Every day postal trucks drop off about 4,000 packages at a US Postal Service station in central Tennessee, where they’re unloaded by a team of around six USPS employees. Each person grabs a box, rushes to the only scanning machine, runs the bar code, and then places it in the proper gurney for its route. The process takes about 10 seconds, and it can be repeated as many as 200 times in an hour.
“You’ll see all of us, management included, trying to get under the machine, scanning packages and then tossing them, trying to get through it,” said Amanda, a USPS clerk who works there. “I’m pretty sure every one of us has at least one repetitive-motion injury.”
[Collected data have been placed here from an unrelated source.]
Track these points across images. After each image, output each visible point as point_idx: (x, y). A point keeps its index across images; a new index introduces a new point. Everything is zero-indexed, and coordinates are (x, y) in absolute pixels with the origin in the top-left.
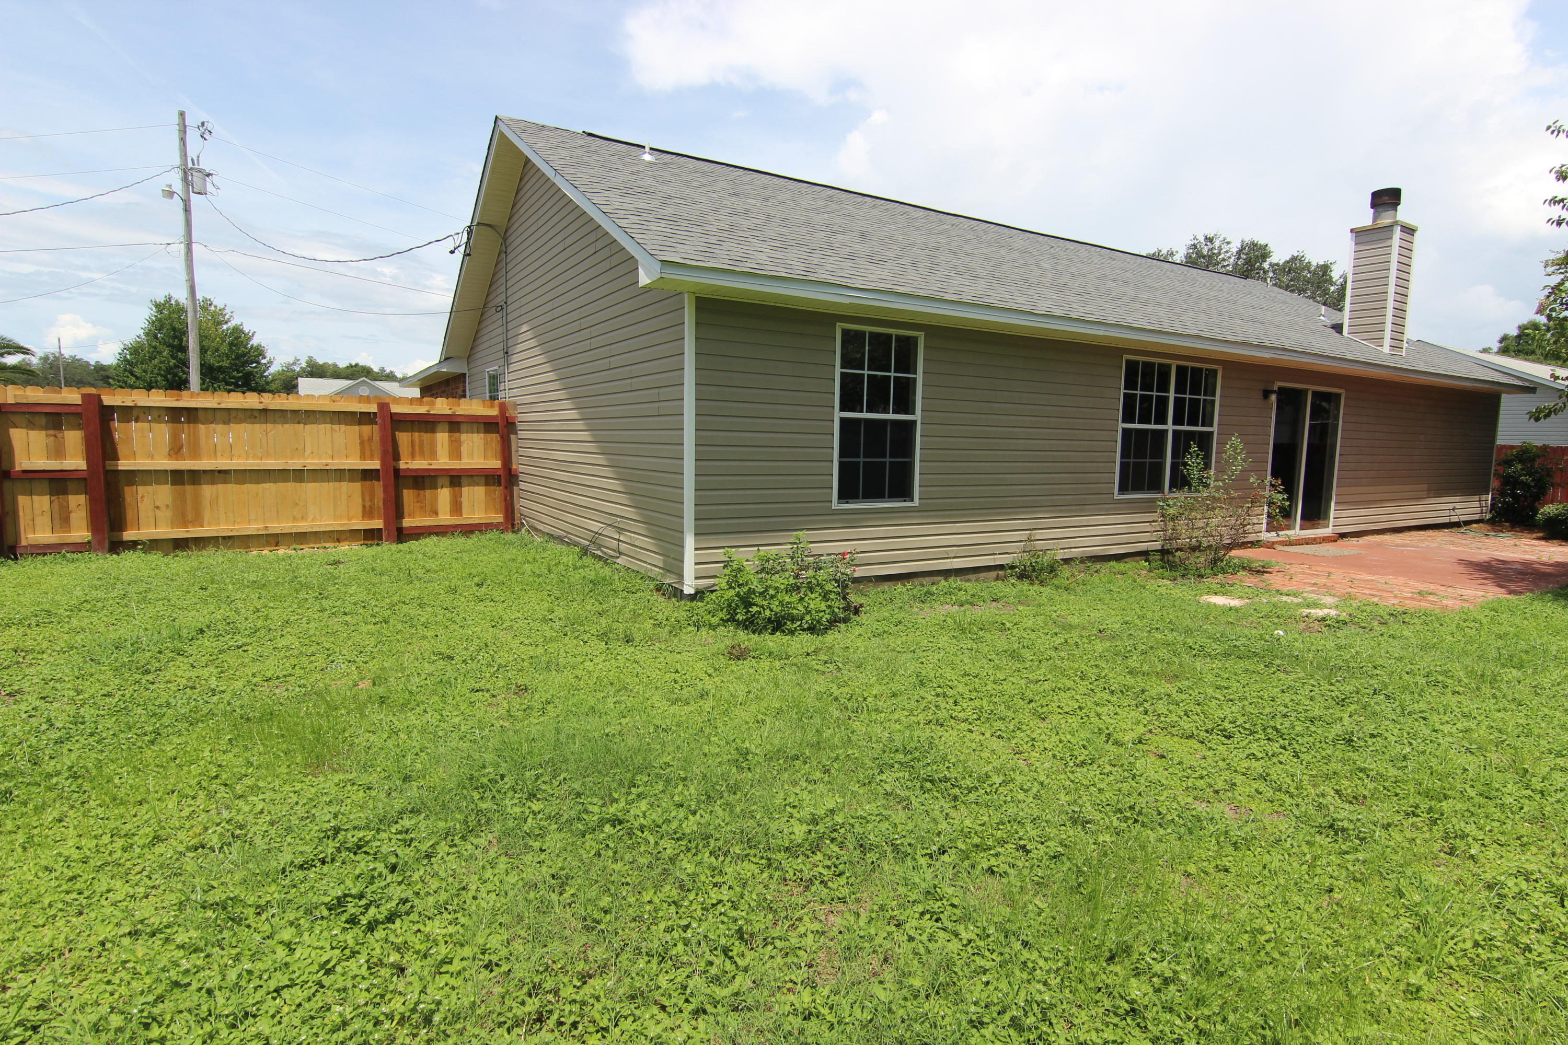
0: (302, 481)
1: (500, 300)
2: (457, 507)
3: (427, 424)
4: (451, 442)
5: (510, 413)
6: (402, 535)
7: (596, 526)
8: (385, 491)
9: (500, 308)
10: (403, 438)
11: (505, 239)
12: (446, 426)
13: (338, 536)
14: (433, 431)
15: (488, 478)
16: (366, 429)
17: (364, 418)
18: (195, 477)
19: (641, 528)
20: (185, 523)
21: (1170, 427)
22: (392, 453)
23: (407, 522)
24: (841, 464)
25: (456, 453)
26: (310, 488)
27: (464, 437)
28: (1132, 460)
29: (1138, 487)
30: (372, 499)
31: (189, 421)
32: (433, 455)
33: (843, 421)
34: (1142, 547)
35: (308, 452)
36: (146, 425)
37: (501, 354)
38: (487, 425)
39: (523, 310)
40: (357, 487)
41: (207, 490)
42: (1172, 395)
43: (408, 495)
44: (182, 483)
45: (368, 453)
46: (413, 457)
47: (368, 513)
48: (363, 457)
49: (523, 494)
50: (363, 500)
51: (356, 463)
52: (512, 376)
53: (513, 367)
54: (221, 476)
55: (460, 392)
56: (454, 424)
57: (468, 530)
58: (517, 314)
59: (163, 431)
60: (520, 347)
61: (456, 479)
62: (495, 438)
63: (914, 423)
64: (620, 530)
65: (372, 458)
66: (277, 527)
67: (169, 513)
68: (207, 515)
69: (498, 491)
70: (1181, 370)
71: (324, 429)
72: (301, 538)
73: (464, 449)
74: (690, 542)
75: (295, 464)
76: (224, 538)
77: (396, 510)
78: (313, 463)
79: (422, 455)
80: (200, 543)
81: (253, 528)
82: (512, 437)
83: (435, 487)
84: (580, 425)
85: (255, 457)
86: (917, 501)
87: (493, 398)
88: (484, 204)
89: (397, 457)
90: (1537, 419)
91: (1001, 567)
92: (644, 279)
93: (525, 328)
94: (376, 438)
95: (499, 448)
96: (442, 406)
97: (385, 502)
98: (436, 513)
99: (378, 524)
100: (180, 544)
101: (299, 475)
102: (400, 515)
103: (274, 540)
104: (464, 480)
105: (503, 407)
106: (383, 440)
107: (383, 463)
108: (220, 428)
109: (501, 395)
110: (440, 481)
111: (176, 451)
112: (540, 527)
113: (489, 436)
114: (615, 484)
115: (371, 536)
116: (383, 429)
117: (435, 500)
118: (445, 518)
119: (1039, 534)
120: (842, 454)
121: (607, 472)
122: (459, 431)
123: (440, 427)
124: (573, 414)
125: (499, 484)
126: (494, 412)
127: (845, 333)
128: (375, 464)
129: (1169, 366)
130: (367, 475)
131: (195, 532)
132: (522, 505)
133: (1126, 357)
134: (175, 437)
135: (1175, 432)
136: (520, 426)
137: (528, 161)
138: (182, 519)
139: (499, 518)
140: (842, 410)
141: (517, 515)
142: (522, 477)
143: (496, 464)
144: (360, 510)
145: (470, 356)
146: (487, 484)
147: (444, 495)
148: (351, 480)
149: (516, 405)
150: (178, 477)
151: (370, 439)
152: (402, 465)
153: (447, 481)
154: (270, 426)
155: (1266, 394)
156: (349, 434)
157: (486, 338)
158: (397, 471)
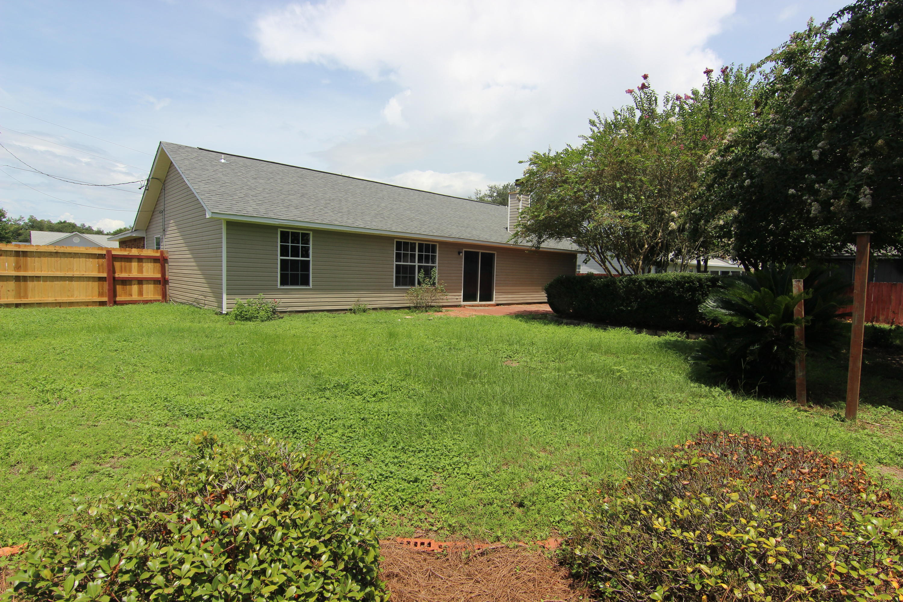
0: (72, 281)
1: (162, 208)
2: (141, 293)
3: (128, 259)
4: (139, 266)
5: (165, 255)
6: (115, 303)
7: (196, 296)
8: (109, 285)
9: (161, 212)
10: (117, 265)
11: (164, 184)
12: (137, 260)
13: (87, 304)
14: (131, 262)
15: (155, 281)
16: (101, 261)
17: (100, 256)
18: (25, 279)
19: (211, 295)
20: (20, 297)
21: (417, 264)
22: (112, 270)
23: (118, 299)
24: (281, 274)
25: (140, 270)
26: (75, 284)
27: (144, 264)
28: (401, 275)
29: (405, 284)
30: (102, 289)
31: (23, 256)
32: (130, 271)
33: (281, 260)
34: (408, 305)
35: (75, 269)
36: (5, 258)
37: (162, 230)
38: (155, 260)
39: (171, 214)
40: (96, 284)
41: (30, 284)
42: (417, 253)
43: (119, 288)
44: (20, 281)
45: (101, 270)
46: (121, 272)
47: (101, 294)
48: (99, 272)
49: (171, 288)
50: (99, 289)
51: (96, 274)
52: (166, 240)
53: (166, 236)
54: (37, 278)
55: (142, 245)
56: (140, 259)
57: (146, 302)
58: (169, 215)
59: (12, 260)
60: (170, 229)
61: (140, 281)
62: (158, 265)
63: (309, 261)
64: (205, 296)
65: (103, 272)
66: (60, 299)
67: (14, 293)
68: (30, 294)
69: (159, 287)
70: (420, 245)
71: (83, 260)
72: (71, 304)
73: (144, 269)
74: (225, 297)
75: (70, 274)
76: (37, 303)
77: (113, 294)
78: (77, 274)
79: (126, 272)
80: (25, 305)
81: (51, 300)
82: (166, 265)
83: (131, 285)
84: (192, 260)
85: (52, 271)
86: (311, 287)
87: (158, 248)
88: (155, 171)
89: (114, 272)
90: (586, 263)
91: (346, 310)
92: (208, 216)
93: (172, 221)
94: (105, 264)
95: (160, 269)
96: (135, 252)
97: (109, 290)
98: (131, 295)
99: (105, 299)
100: (17, 305)
101: (71, 279)
102: (115, 296)
103: (60, 304)
104: (144, 282)
105: (162, 253)
106: (108, 265)
107: (108, 274)
108: (37, 259)
109: (161, 247)
110: (133, 282)
111: (18, 268)
112: (178, 300)
113: (156, 264)
114: (203, 281)
115: (102, 304)
116: (109, 261)
117: (131, 290)
118: (135, 297)
119: (362, 299)
120: (281, 270)
121: (201, 276)
122: (142, 262)
123: (134, 260)
124: (190, 256)
125: (160, 284)
126: (158, 254)
127: (282, 232)
128: (105, 275)
129: (415, 243)
130: (101, 279)
131: (24, 301)
132: (169, 292)
133: (395, 240)
134: (17, 263)
135: (419, 266)
136: (169, 260)
137: (172, 163)
138: (19, 296)
139: (160, 298)
140: (281, 256)
141: (168, 297)
142: (170, 281)
143: (159, 276)
144: (97, 293)
145: (147, 229)
146: (154, 284)
147: (135, 288)
148: (94, 281)
149: (168, 252)
150: (17, 279)
151: (102, 265)
152: (117, 275)
153: (136, 282)
154: (59, 259)
155: (459, 253)
156: (93, 263)
157: (154, 223)
158: (114, 278)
Around one-third of the packages Amanda handles are shipped by Amazon. As the Seattle-based tech giant commands an ever greater share of the retail market, the number of packages handled by the USPS keeps increasing. But employees say Postal Service management hasn’t responded to the surge in heavy items by investing in staffing or infrastructure. Instead, its leadership has cut costs and resorted to what union leaders call “management by stress.”
“We absolutely don’t have proper staffing for the amount of packages we get,” said Amanda, who withheld her full name for fear of workplace repercussions. “Everyone in the office is overwhelmed by it, but the only way management’s going to respond is if you file an incident report. People are just so busy that they’ll say, ‘It’ll be fine tomorrow.’ It’s not.”
Amazon was able to make a deal to ship its packages through USPS at cut-rate prices, because the company preemptively sorts and labels packages by postal route. But transporting and distributing these packages still takes clerks like Amanda much longer than sorting letters, which can be fed through a machine. If the clerks are delayed, the station’s carriers will be delayed in starting routes, which are already longer than ever thanks to the packages filling up their satchels and trucks. Many won’t deliver their final box until well after the sun has set.
“If there’s a lot of Amazon, it just gums up the works,” Amanda said. “Things get backed up by two, three hours.”
For decades Republicans have painted the USPS as a prime example of government inefficiency. Just last year Republican Congressman Darrell Issa of California, one of the its most vicious critics, implied that the agency could be nearing its end.
“Ladies and gentlemen, it’s the third quarter, and you’re down by 25 points, and if Tom Brady doesn’t come in, you’re bankrupt,” he said, referring to the quarterback of the New England Patriots known for his comeback victories and alleged support of President Donald Trump.